GIVEN TEXT —
The Little League World Series began Thursday and continues through next Sunday.
I refuse to watch, unless it happens to be on at a sports bar, where I don’t have control of the televisions. But usually I have enough to distract me, including trivia and other sporting events.
I refuse to watch for one primary reason.
In most levels governed by Little League International, including the 12-year old level, which is the age group for teams in the LLWS, everyone who is listed on a lineup card must get into the game for meaningful action.
If a team has 13 or more players on its lineup card, every player must (a) bat at least once, or (b) play three consecutive outs on defense. And three consecutive outs means just that; a fielder can drop three fly balls or let three balls go through his legs, but he has to stay out there until three outs are recorded.
If a team has fewer than 13 players on its roster, then everyone must either bat once or play SIX consecutive outs.
A coach who violates this rule is subjected to severe penalties, and the player(s) who did not get into that game must start the team’s next game.
It happened in a regional game in Connecticut this summer. The coach of the New Hampshire state champion refused to insert the one player on his team who had yet to play. The commissioner of the New England region ruled if the coach violated the rule, he would be suspended for his team’s next two games.
What made this ridiculous is New Hampshire trailed 7-5 in the bottom of the sixth–the last inning–with runners on the corners.
The coach refused.
Good for him.

SUPPLIED RECORDS —
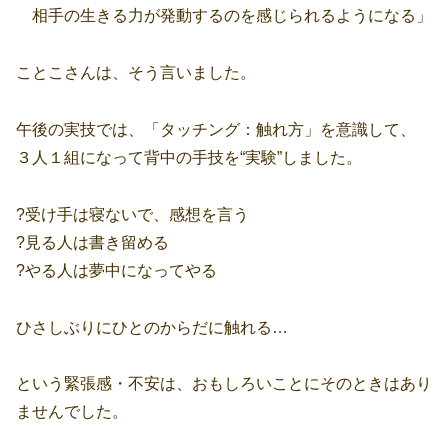
相手の生きる力が発動するのを感じられるようになる」
ことこさんは、そう言いました。
午後の実技では、「タッチング：触れ方」を意識して、
３人１組になって背中の手技を“実験”しました。
?受け手は寝ないで、感想を言う
?見る人は書き留める
?やる人は夢中になってやる
ひさしぶりにひとのからだに触れる…
という緊張感・不安は、おもしろいことにそのときはあり
ませんでした。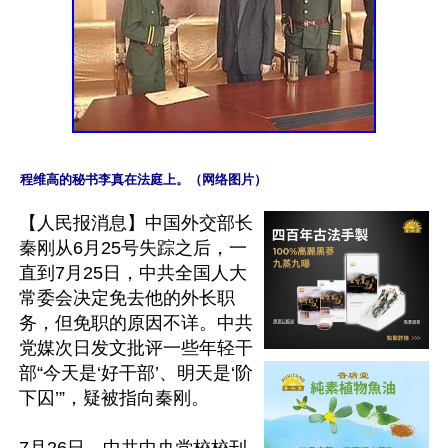
程维高的秘书李真在法庭上。（网络图片）
【人民报消息】中国外交部长
秦刚从6月25号失踪之后，一
直到7月25日，中共全国人大
常委会决定免去他的外长职
务，但免职的原因不详。中共
党媒次日发文批评一些年轻干
部“今天是‘好干部’、明天是‘阶
下囚’”，疑被指向秦刚。
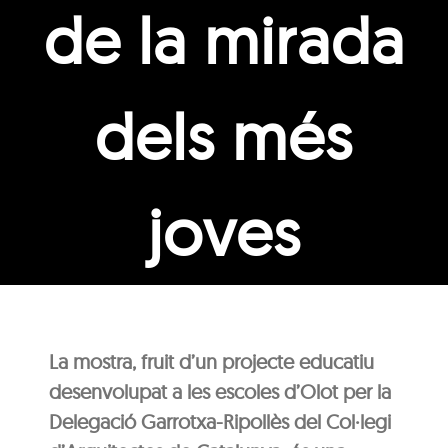
de la mirada
dels més
joves
La mostra, fruit d’un projecte educatiu
desenvolupat a les escoles d’Olot per la
Delegació Garrotxa-Ripollès del Col·legi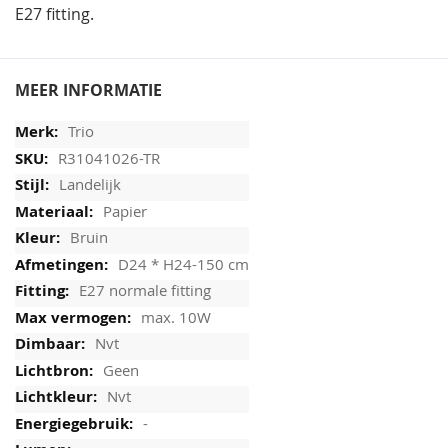
E27 fitting.
MEER INFORMATIE
Trio
R31041026-TR
Landelijk
Papier
Bruin
D24 * H24-150 cm
E27 normale fitting
max. 10W
Nvt
Geen
Nvt
-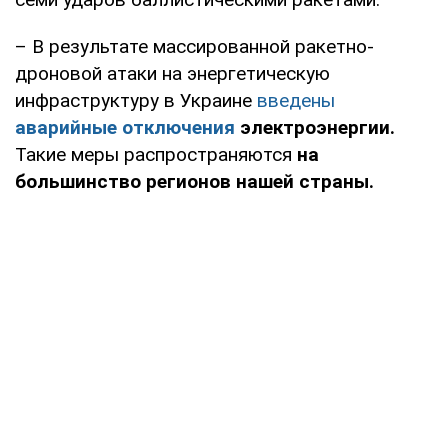
– В результате массированной ракетно-
дроновой атаки на энергетическую
инфраструктуру в Украине
введены
аварийные отключения
электроэнергии.
Такие меры распространяются
на
большинство регионов нашей страны.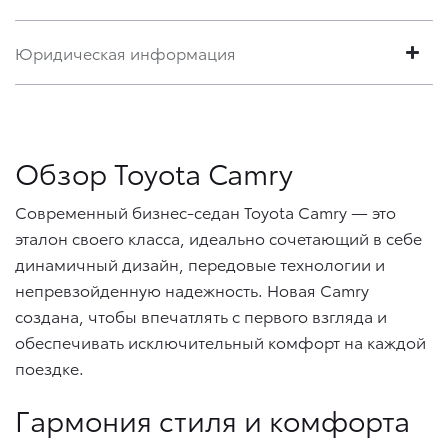
Юридическая информация
Обзор Toyota Camry
Современный бизнес-седан Toyota Camry — это
эталон своего класса, идеально сочетающий в себе
динамичный дизайн, передовые технологии и
непревзойденную надежность. Новая Camry
создана, чтобы впечатлять с первого взгляда и
обеспечивать исключительный комфорт на каждой
поездке.
Гармония стиля и комфорта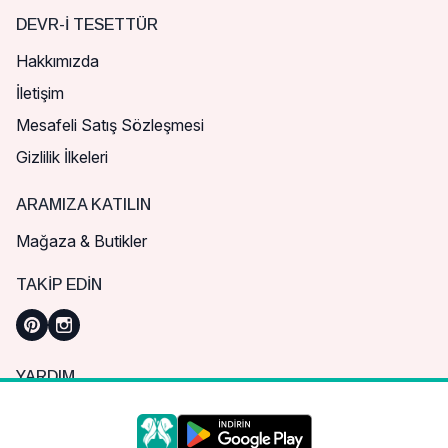
DEVR-I TESETTÜR
Hakkımızda
İletişim
Mesafeli Satış Sözleşmesi
Gizlilik İlkeleri
ARAMIZA KATILIN
Mağaza & Butikler
TAKIP EDIN
YARDIM
Sık Sorulan Sorular
Nasıl Sipariş Verebilirim?
Daha iyi bir alışveriş deneyimi için çerezleri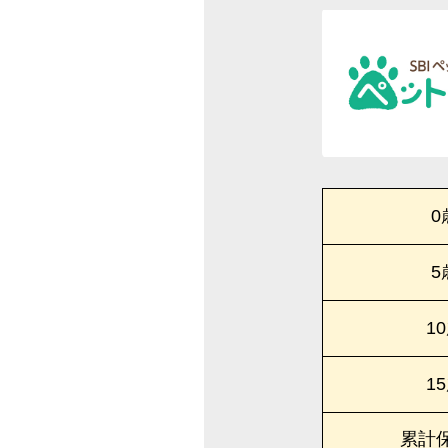
0
5
1
1
累計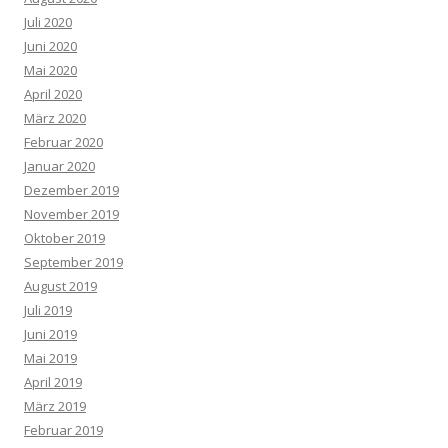
Juli 2020
Juni 2020
Mai 2020
April 2020
März 2020
Februar 2020
Januar 2020
Dezember 2019
November 2019
Oktober 2019
September 2019
August 2019
Juli 2019
Juni 2019
Mai 2019
April 2019
März 2019
Februar 2019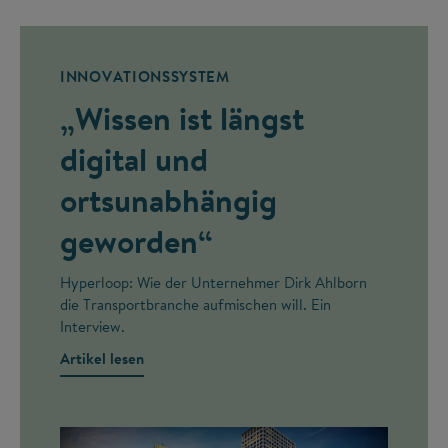
INNOVATIONSSYSTEM
„Wissen ist längst
digital und
ortsunabhängig
geworden“
Hyperloop: Wie der Unternehmer Dirk Ahlborn
die Transportbranche aufmischen will. Ein
Interview.
Artikel lesen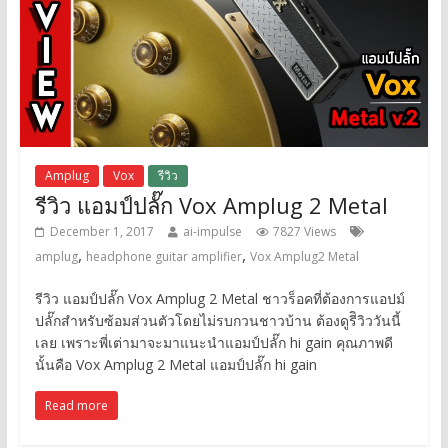
Amplug
Vox
รีวิว
รีวิว แอมป์ปลั๊ก Vox Amplug 2 Metal
December 1, 2017
ai-impulse
7827 Views
,
,
amplug
headphone guitar amplifier
Vox Amplug2 Metal
รีวิว แอมป์ปลั๊ก Vox Amplug 2 Metal ชาวร็อคที่ต้องการแอปม์
ปลั๊กสำหรับซ้อมส่วนตัวโดยไม่รบกวนชาวบ้าน ต้องดูรีิวิววันนี้
เลย เพราะพี่เต่ามาจะมาแนะนำแอมป์ปลั๊ก hi gain คุณภาพดี
นั้นคือ Vox Amplug 2 Metal แอมป์ปลั๊ก hi gain
Read more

REQUIRED ACTION — Reproduce the entire Little League post from above, word for word.

RESPONSE TO THE EXERCISE —
The Little League World Series began Thursday and continues through next Sunday.
I refuse to watch, unless it happens to be on at a sports bar, where I don’t have control of the televisions. But usually I have enough to distract me, including trivia and other sporting events.
I refuse to watch for one primary reason.
In most levels governed by Little League International, including the 12-year old level, which is the age group for teams in the LLWS, everyone who is listed on a lineup card must get into the game for meaningful action.
If a team has 13 or more players on its lineup card, every player must (a) bat at least once, or (b) play three consecutive outs on defense. And three consecutive outs means just that; a fielder can drop three fly balls or let three balls go through his legs, but he has to stay out there until three outs are recorded.
If a team has fewer than 13 players on its roster, then everyone must either bat once or play SIX consecutive outs.
A coach who violates this rule is subjected to severe penalties, and the player(s) who did not get into that game must start the team’s next game.
It happened in a regional game in Connecticut this summer. The coach of the New Hampshire state champion refused to insert the one player on his team who had yet to play. The commissioner of the New England region ruled if the coach violated the rule, he would be suspended for his team’s next two games.
What made this ridiculous is New Hampshire trailed 7-5 in the bottom of the sixth–the last inning–with runners on the corners.
The coach refused.
Good for him.